— PROBLEM TO SOLVE —
Skip the pictures. Transcribe the rest of the data below without changing a word.

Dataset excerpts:
^^^^

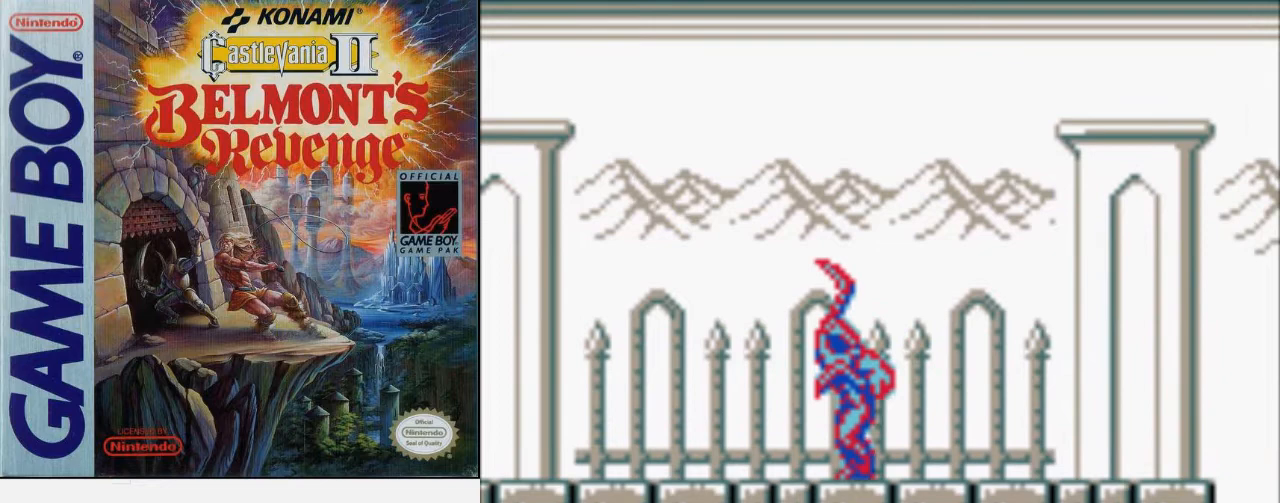
{"buttons": [], "events": []}
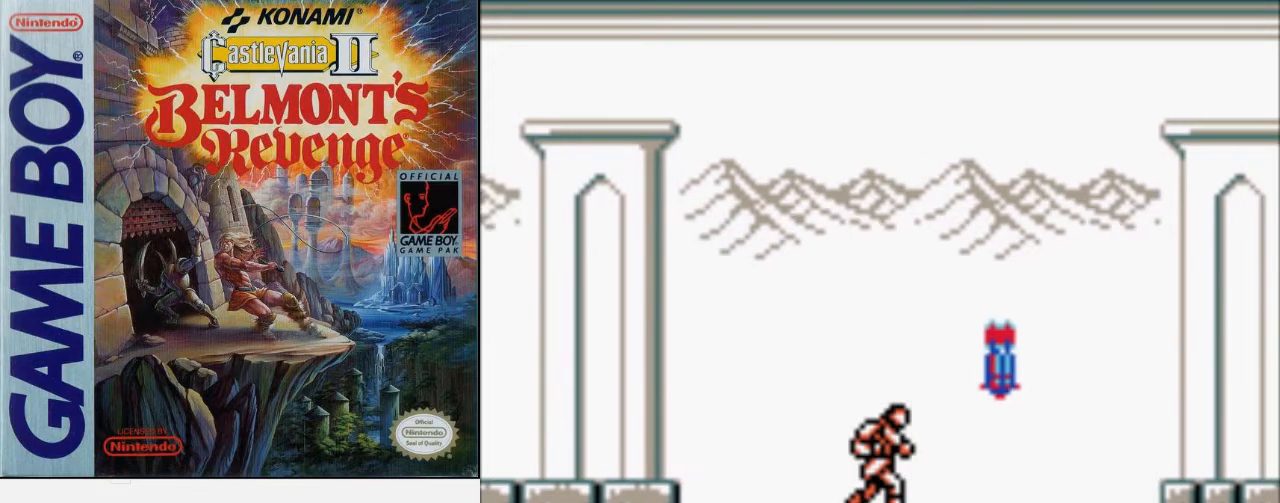
{"buttons": ["DPAD_RIGHT"], "events": [[67, "DPAD_RIGHT", "down"]]}
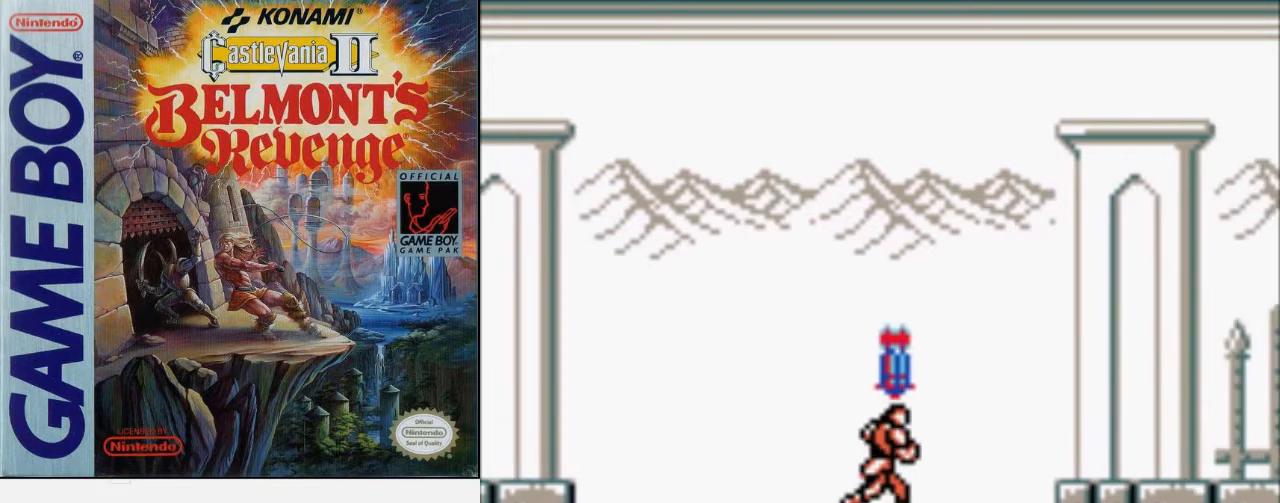
{"buttons": [], "events": [[33, "DPAD_RIGHT", "up"]]}
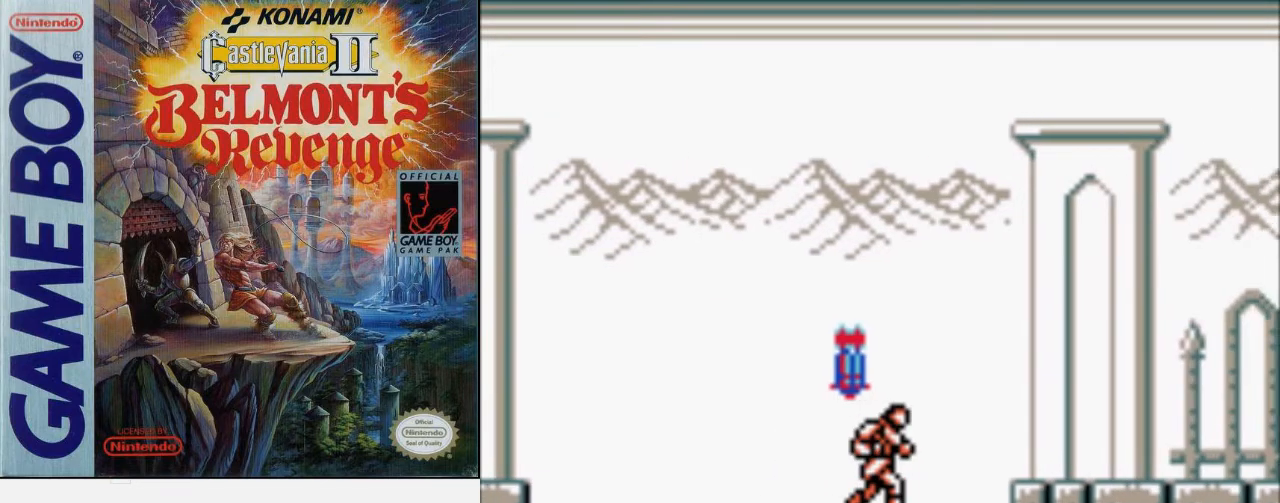
{"buttons": ["DPAD_RIGHT"], "events": [[167, "DPAD_RIGHT", "down"], [200, "A", "down"], [267, "B", "down"], [333, "A", "up"], [467, "B", "up"]]}
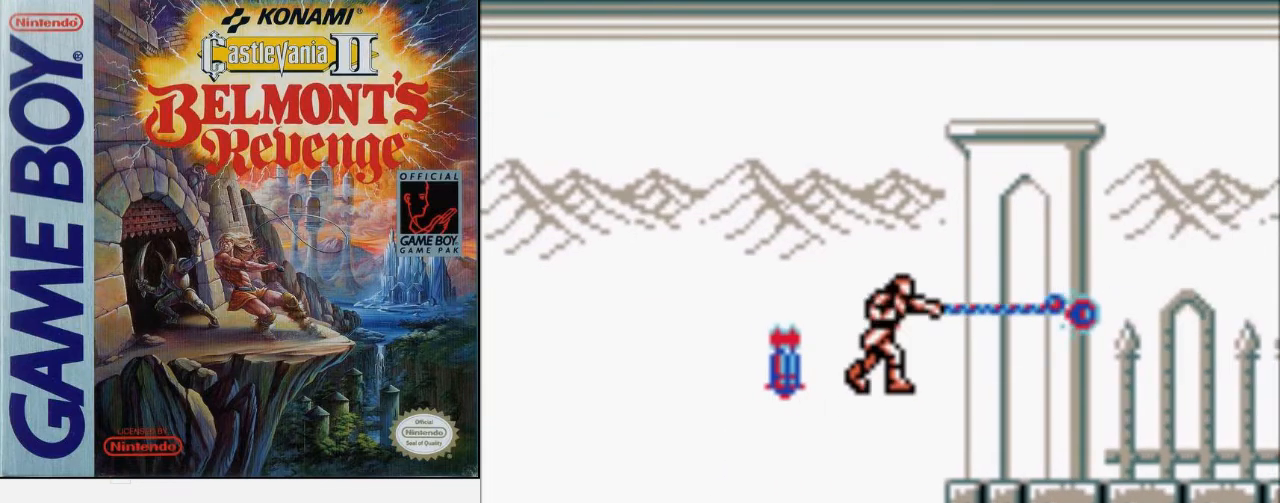
{"buttons": ["DPAD_RIGHT"], "events": []}
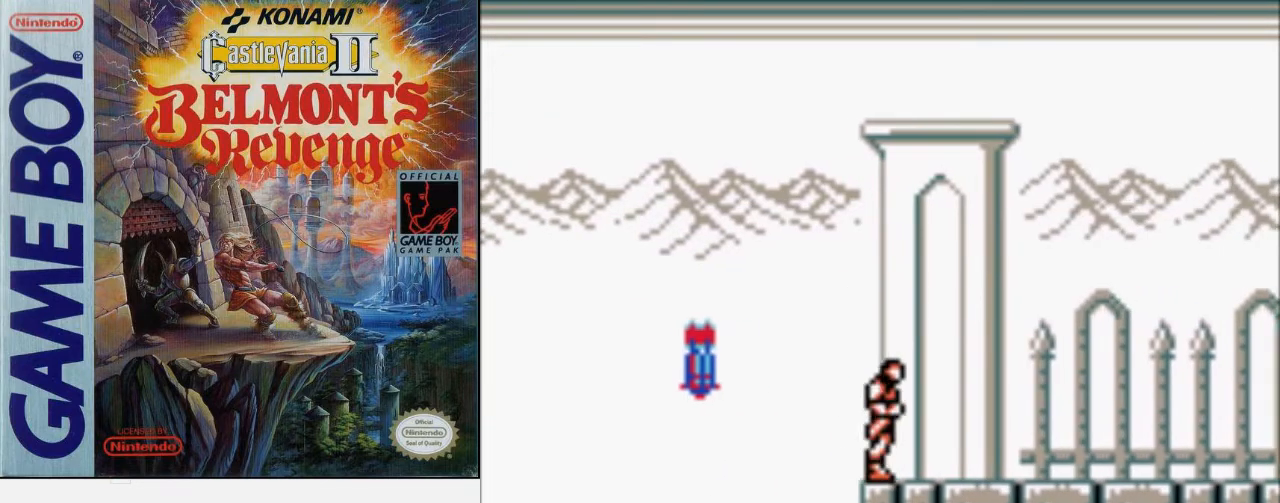
{"buttons": ["DPAD_RIGHT"], "events": []}
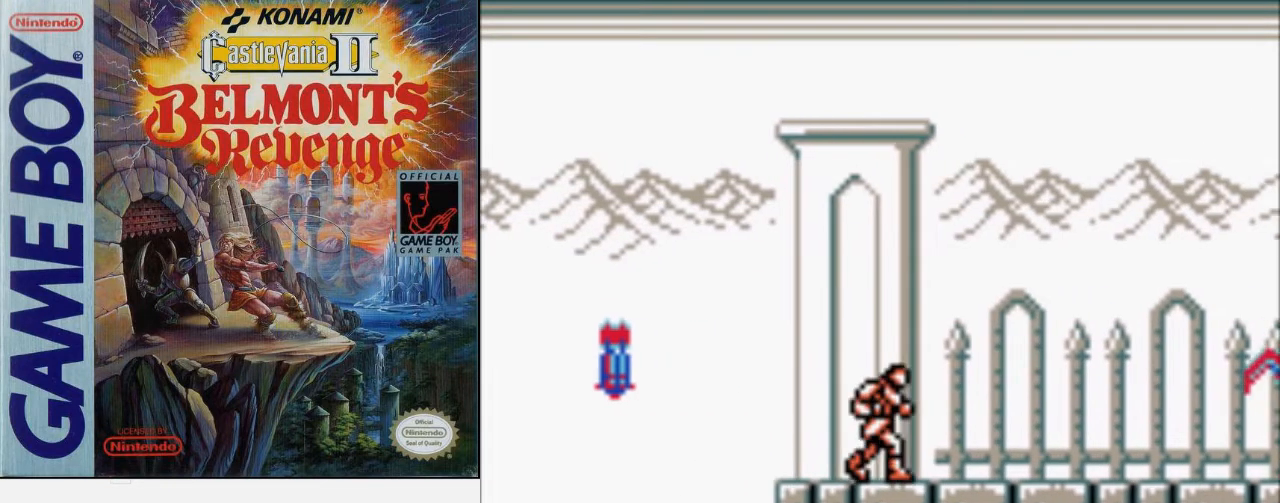
{"buttons": ["DPAD_RIGHT"], "events": []}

^^^^

— WRITTEN RESPONSE —
{"buttons": [], "events": []}
{"buttons": ["DPAD_RIGHT"], "events": [[67, "DPAD_RIGHT", "down"]]}
{"buttons": [], "events": [[33, "DPAD_RIGHT", "up"]]}
{"buttons": ["DPAD_RIGHT"], "events": [[167, "DPAD_RIGHT", "down"], [200, "A", "down"], [267, "B", "down"], [333, "A", "up"], [467, "B", "up"]]}
{"buttons": ["DPAD_RIGHT"], "events": []}
{"buttons": ["DPAD_RIGHT"], "events": []}
{"buttons": ["DPAD_RIGHT"], "events": []}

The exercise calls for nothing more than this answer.